→ **Selected excerpt**
* * * * * * * * *

Repealing a major clean water rule issued under President Obama has been such a priority for the Trump administration that the White House launched a landing page in January explaining why the rule needed to go just moments after Trump took his oath of office. Trump vowed to rescind the regulation, called the Waters of the United States (WOTUS) rule during his first 100 days as president.
But six months later, the rule still stands — for now — as the executive order issued by Trump in February rescinding the rule is tied up in bureaucratic tape.
Now Congress wants to slick the skids for the water rule's removal.
An energy and water spending bill on the House floor this week contains a provision exempting Trump's efforts to the repeal the WOTUS rule from review by judges through challenges brought by environmental groups -- and from review by the public through a comment period required under the Administrative Procedure Act (APA).
"This is such a radical provision," of the energy and water bill, Madeleine Foote, legislative representative for the League of Conservation Voters, said.
The WOTUS rule greatly expanded the number of waterways that fell under federal protection after years of uncertainty from the court system about what rivers and streams were encompassed by the 1970s Clean Water Act, which requires the government to stop pollution in "navigable waters."
But for years, Republican officials critical of the rule — including current Environmental Protection Agency chief Scott Pruitt, who through a lawsuit as Oklahoma attorney general stopped the WOTUS rule from taking force — along with industry allies in farming and other sectors have argued the Obama-era regulation infringes on the rights of landowners by defining dried streambeds as navigable waters. Foes contend the rule unduly subjects land around them to federal oversight.

* * * * * * * * *

→ **Given data**
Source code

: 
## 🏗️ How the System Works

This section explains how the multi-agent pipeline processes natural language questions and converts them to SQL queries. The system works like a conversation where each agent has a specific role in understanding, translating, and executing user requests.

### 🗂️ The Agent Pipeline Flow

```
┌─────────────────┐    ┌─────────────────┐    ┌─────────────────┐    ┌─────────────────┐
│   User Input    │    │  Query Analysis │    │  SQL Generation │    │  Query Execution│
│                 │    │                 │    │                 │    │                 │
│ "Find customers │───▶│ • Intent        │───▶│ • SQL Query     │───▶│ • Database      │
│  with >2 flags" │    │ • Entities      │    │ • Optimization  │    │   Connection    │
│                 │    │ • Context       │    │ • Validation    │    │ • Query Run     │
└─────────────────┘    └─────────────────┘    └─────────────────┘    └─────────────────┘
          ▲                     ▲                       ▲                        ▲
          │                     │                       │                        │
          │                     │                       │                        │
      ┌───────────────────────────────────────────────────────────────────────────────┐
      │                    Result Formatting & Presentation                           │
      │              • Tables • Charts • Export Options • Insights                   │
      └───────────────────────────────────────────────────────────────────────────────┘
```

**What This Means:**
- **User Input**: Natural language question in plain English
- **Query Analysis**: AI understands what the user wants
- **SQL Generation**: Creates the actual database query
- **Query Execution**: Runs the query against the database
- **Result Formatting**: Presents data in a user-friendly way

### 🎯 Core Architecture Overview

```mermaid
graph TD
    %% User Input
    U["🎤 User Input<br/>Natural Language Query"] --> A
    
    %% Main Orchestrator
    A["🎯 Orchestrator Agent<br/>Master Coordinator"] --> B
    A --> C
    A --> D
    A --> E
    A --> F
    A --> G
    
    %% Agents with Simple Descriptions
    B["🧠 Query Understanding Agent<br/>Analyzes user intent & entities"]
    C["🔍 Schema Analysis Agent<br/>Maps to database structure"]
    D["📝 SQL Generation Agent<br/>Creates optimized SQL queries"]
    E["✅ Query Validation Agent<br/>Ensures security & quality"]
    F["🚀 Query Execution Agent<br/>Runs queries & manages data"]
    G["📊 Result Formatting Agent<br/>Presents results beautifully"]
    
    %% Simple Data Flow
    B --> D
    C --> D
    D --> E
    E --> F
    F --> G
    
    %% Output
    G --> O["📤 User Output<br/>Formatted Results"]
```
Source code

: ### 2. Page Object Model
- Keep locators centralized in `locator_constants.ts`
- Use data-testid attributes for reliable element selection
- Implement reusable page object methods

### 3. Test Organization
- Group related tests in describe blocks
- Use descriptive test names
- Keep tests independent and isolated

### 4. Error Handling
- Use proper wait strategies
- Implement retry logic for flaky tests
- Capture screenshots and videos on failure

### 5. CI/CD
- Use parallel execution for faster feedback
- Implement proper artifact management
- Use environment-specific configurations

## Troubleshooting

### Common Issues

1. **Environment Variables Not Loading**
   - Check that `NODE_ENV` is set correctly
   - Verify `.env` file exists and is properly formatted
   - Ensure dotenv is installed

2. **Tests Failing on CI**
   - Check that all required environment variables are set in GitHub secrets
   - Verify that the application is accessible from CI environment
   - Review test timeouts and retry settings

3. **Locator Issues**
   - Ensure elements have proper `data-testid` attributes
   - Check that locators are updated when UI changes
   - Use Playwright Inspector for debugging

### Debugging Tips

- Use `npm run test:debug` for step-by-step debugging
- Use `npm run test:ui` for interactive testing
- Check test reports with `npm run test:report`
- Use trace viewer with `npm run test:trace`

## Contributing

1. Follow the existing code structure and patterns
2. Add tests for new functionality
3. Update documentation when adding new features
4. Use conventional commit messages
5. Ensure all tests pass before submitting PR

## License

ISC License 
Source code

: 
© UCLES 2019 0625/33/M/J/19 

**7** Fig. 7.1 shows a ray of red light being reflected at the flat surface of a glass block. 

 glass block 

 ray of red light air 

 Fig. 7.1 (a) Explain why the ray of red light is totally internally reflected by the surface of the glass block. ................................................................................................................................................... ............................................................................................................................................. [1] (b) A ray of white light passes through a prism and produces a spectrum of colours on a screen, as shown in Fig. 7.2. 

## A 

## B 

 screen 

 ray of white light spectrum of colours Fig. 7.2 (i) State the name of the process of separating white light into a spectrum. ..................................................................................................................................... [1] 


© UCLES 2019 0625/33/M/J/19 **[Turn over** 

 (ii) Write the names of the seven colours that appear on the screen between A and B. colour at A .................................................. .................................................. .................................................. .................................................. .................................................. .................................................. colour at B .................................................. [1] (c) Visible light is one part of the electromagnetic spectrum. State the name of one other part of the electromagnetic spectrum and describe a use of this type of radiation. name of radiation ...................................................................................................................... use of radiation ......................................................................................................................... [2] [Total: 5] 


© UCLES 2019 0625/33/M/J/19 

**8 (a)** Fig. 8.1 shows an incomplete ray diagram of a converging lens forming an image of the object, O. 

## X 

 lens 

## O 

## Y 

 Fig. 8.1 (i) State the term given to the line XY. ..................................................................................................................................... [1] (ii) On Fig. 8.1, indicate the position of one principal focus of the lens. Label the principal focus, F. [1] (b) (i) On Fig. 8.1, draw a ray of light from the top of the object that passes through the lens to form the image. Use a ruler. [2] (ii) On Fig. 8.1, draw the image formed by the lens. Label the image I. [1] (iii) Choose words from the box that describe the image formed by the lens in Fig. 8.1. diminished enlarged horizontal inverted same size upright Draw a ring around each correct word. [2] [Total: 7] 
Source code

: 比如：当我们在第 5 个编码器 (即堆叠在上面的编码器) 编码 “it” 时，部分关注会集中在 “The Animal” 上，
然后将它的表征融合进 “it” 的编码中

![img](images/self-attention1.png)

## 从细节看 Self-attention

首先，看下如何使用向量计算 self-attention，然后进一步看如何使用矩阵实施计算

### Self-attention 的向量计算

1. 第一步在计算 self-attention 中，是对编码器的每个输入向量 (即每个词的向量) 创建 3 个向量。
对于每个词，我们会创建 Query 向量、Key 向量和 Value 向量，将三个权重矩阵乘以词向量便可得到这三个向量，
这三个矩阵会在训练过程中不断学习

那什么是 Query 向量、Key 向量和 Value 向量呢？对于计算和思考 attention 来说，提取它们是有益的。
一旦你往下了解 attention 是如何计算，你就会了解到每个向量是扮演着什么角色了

* * * * * * * * *

→ **Your assignment**
In the article on the clean water rule, under which act is the public comment period that the spending bill provision would exempt the repeal from required?

→ **Response**
The Administrative Procedure Act (APA).